I stayed there a minute longer, watching the windows go dark. Then I crushed the cigarette under my heel and got back in the car. The night wasn’t over. Somewhere across the city, another man was telling himself the same lie—that this time would be different.
That’s the truth about vice stories. They never really end. They just change addresses. vice stories
Beside him, asleep in a booster seat propped on two chairs, was a boy. Maybe four years old. He had a chocolate smear on his cheek and a stuffed rabbit clutched to his chest. I stayed there a minute longer, watching the windows go dark
“He’s not a bad man,” she said, before I’d even asked. “He just… he can’t help himself. The horses, the cards, the—” She stopped, swallowed. “He took our son. Said they were going for ice cream. That was seven hours ago.” Somewhere across the city, another man was telling
Inside, the air was thick with sweat and bourbon.
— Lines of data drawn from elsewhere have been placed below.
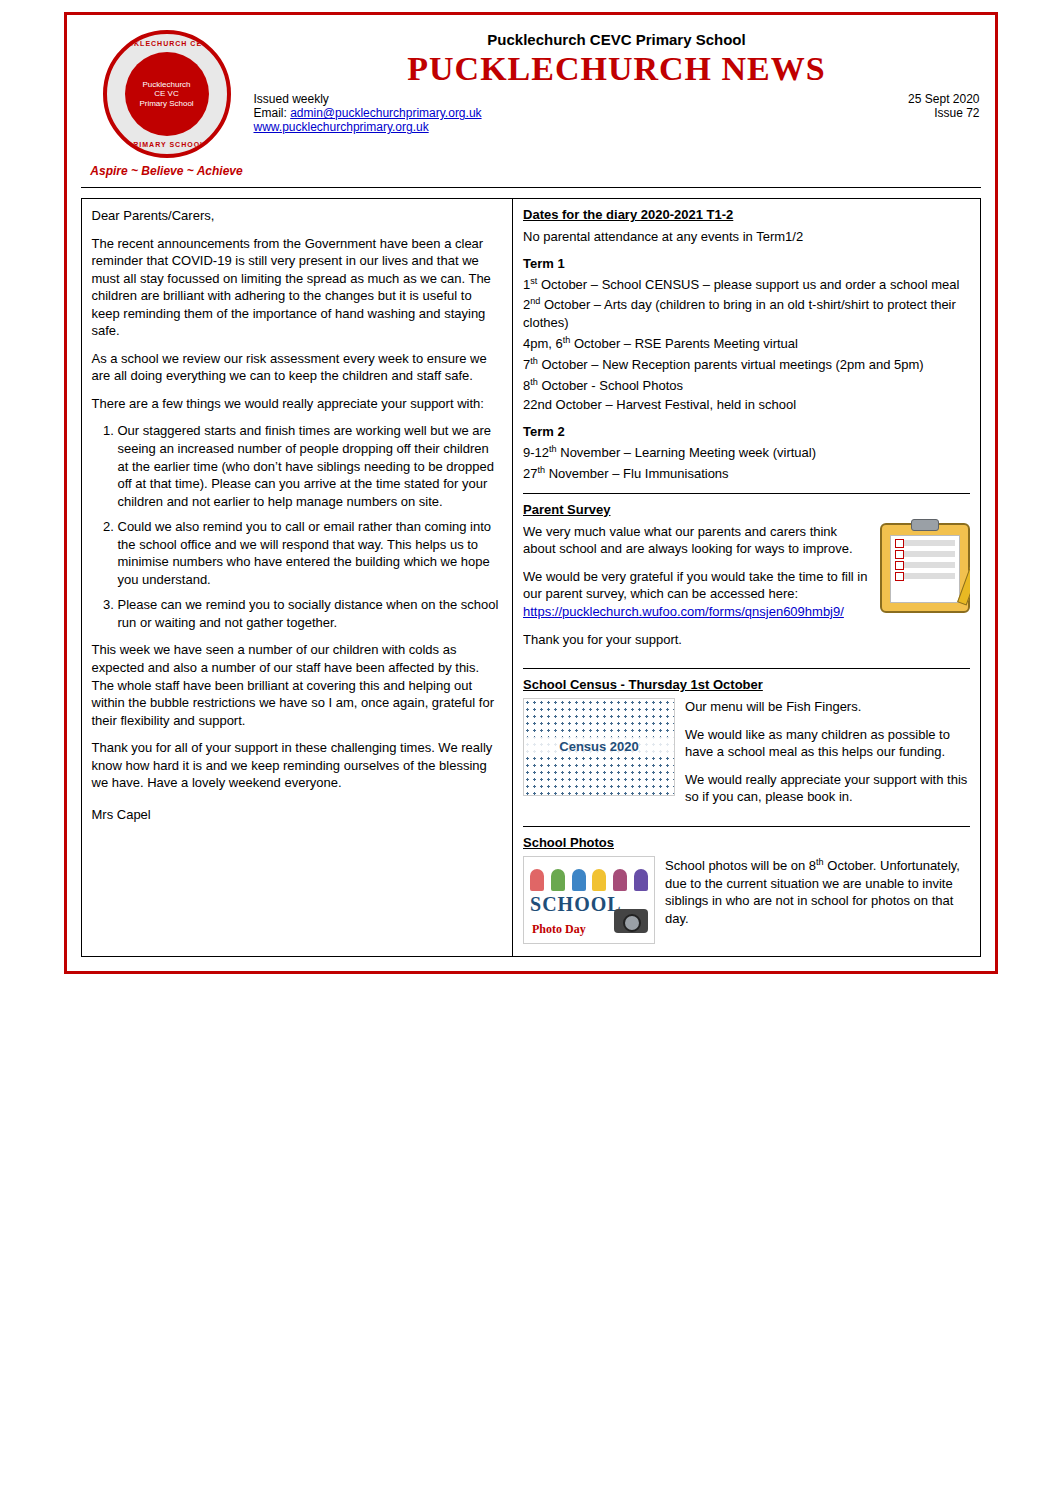| PUCKLECHURCH CE VC Pucklechurch CE VC Primary School PRIMARY SCHOOL Aspire ~ Believe ~ Achieve | Pucklechurch CEVC Primary School PUCKLECHURCH NEWS / Issued weekly / 25 Sept 2020 / / Email: admin@pucklechurchprimary.org.uk / Issue 72 / / www.pucklechurchprimary.org.uk / / |
| Dear Parents/Carers, The recent announcements from the Government have been a clear reminder that COVID-19 is still very present in our lives and that we must all stay focussed on limiting the spread as much as we can. The children are brilliant with adhering to the changes but it is useful to keep reminding them of the importance of hand washing and staying safe. As a school we review our risk assessment every week to ensure we are all doing everything we can to keep the children and staff safe. There are a few things we would really appreciate your support with: Our staggered starts and finish times are working well but we are seeing an increased number of people dropping off their children at the earlier time (who don’t have siblings needing to be dropped off at that time). Please can you arrive at the time stated for your children and not earlier to help manage numbers on site. Could we also remind you to call or email rather than coming into the school office and we will respond that way. This helps us to minimise numbers who have entered the building which we hope you understand. Please can we remind you to socially distance when on the school run or waiting and not gather together. This week we have seen a number of our children with colds as expected and also a number of our staff have been affected by this. The whole staff have been brilliant at covering this and helping out within the bubble restrictions we have so I am, once again, grateful for their flexibility and support. Thank you for all of your support in these challenging times. We really know how hard it is and we keep reminding ourselves of the blessing we have. Have a lovely weekend everyone. Mrs Capel | Dates for the diary 2020-2021 T1-2 No parental attendance at any events in Term1/2 Term 1 1 st October – School CENSUS – please support us and order a school meal 2 nd October – Arts day (children to bring in an old t-shirt/shirt to protect their clothes) 4pm, 6 th October – RSE Parents Meeting virtual 7 th October – New Reception parents virtual meetings (2pm and 5pm) 8 th October - School Photos 22nd October – Harvest Festival, held in school Term 2 9-12 th November – Learning Meeting week (virtual) 27 th November – Flu Immunisations Parent Survey We very much value what our parents and carers think about school and are always looking for ways to improve. We would be very grateful if you would take the time to fill in our parent survey, which can be accessed here: https://pucklechurch.wufoo.com/forms/qnsjen609hmbj9/ Thank you for your support. School Census - Thursday 1st October Census 2020 Our menu will be Fish Fingers. We would like as many children as possible to have a school meal as this helps our funding. We would really appreciate your support with this so if you can, please book in. School Photos SCHOOL Photo Day School photos will be on 8 th October. Unfortunately, due to the current situation we are unable to invite siblings in who are not in school for photos on that day. |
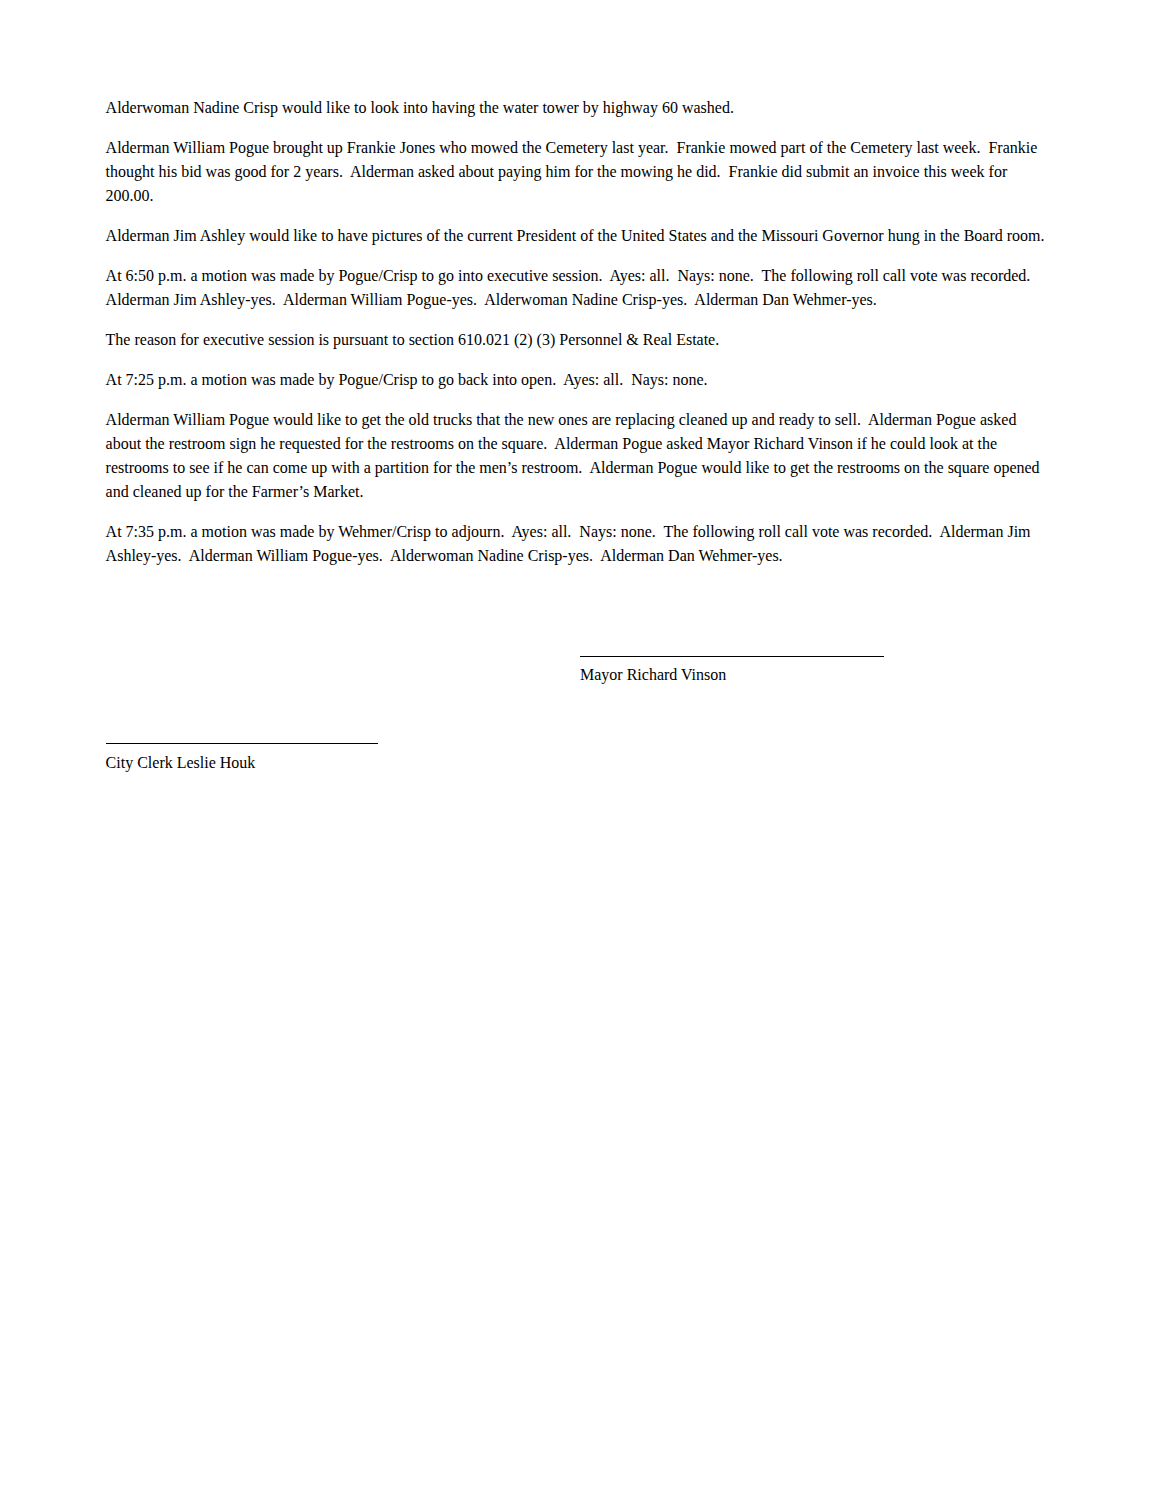Alderwoman Nadine Crisp would like to look into having the water tower by highway 60 washed.
Alderman William Pogue brought up Frankie Jones who mowed the Cemetery last year. Frankie mowed part of the Cemetery last week. Frankie thought his bid was good for 2 years. Alderman asked about paying him for the mowing he did. Frankie did submit an invoice this week for 200.00.
Alderman Jim Ashley would like to have pictures of the current President of the United States and the Missouri Governor hung in the Board room.
At 6:50 p.m. a motion was made by Pogue/Crisp to go into executive session. Ayes: all. Nays: none. The following roll call vote was recorded. Alderman Jim Ashley-yes. Alderman William Pogue-yes. Alderwoman Nadine Crisp-yes. Alderman Dan Wehmer-yes.
The reason for executive session is pursuant to section 610.021 (2) (3) Personnel & Real Estate.
At 7:25 p.m. a motion was made by Pogue/Crisp to go back into open. Ayes: all. Nays: none.
Alderman William Pogue would like to get the old trucks that the new ones are replacing cleaned up and ready to sell. Alderman Pogue asked about the restroom sign he requested for the restrooms on the square. Alderman Pogue asked Mayor Richard Vinson if he could look at the restrooms to see if he can come up with a partition for the men’s restroom. Alderman Pogue would like to get the restrooms on the square opened and cleaned up for the Farmer’s Market.
At 7:35 p.m. a motion was made by Wehmer/Crisp to adjourn. Ayes: all. Nays: none. The following roll call vote was recorded. Alderman Jim Ashley-yes. Alderman William Pogue-yes. Alderwoman Nadine Crisp-yes. Alderman Dan Wehmer-yes.
Mayor Richard Vinson
City Clerk Leslie Houk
Felt tables glowed green under bare bulbs. Men in overcoats stared at their cards like the answers to their ruined lives were printed on the backs. And there, in the corner, was Leo—the husband. He was down to his shirtsleeves, face pale as lard, a stack of crumpled IOUs in front of him.
Dino had traced the car’s plates to a dockyard in Red Hook. I drove down through streets slick with rain, the kind that doesn’t wash anything clean, just makes the grime shinier. The warehouse was unmarked, but I knew the type. A floating game—illegal, unlicensed, the kind where the house took your watch and your dignity in equal measure.